Apart from the previously presented works which focus on binary joins (and sometimes provide algorithms for ternary joins), Graux *et al.* studied the problem of *n*-ary equijoins [GRA 16] in the context of SPARQL [PRU 08] queries. SPARQL is the standard query language for the so-called semantic Web. More precisely, SPARQL is a W3C standardized query language that can query data expressed in the Resource Description Framework (RDF) [W3C 14]. Informally, the RDF data are structured into the so-called triples of a *subject*, a *predicate* and an *object*. These triples allow *facts* about the World to be described.

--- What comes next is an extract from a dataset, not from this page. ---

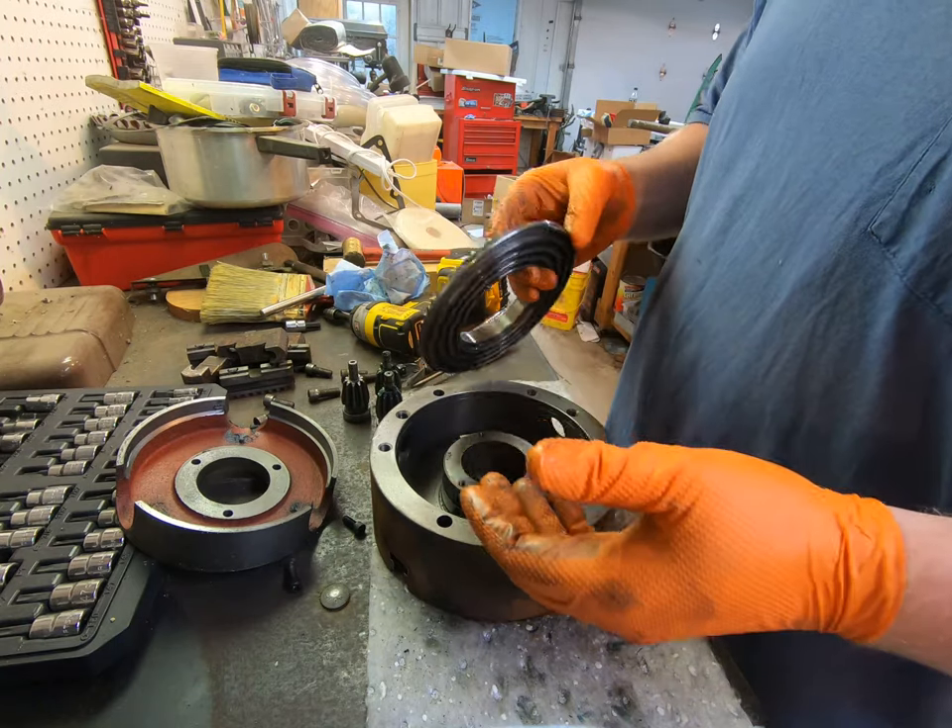Now, we have a disassembled chuck.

For instance, a triple could be `("John", "lives in", "Paris")`

and another one could be `("Paris", "is in", "France")`

. Graux *et al.* focused on the query part of SPARQL (which also allows new triple sets to be reconstructed). SPARQL queries rely heavily on joins of triples. For instance, the query:

SELECT`?name ?town`

WHERE{

`?name "lives in" ?town .`

`?town "is in" "France"`

`}`

returns the pair of the name of a person and the city they live in, for all cities located in France (the “.” operator in the query acts as a conjunction). As we can see, the more triples with free variables in the query, the more joins there are to process. Graux *et al.* showed in their work how to efficiently store such triple sets on a distributed file system and how to translate a subset of SPARQL into Apache Spark code. While they use Spark’s built-in join operator (which implements roughly the reduce side join of Algorithm 1.1), Graux *et al*. made a clever use of statistics to find an optimal order for join evaluations. This results in an implementation that outperforms both state-of-the-art native SPARQL evaluators as well as other NoSQL-based SPARQL implementations on popular SPARQL benchmarks. Finally, they show how to extend their fragment of SPARQL with other operators such as union.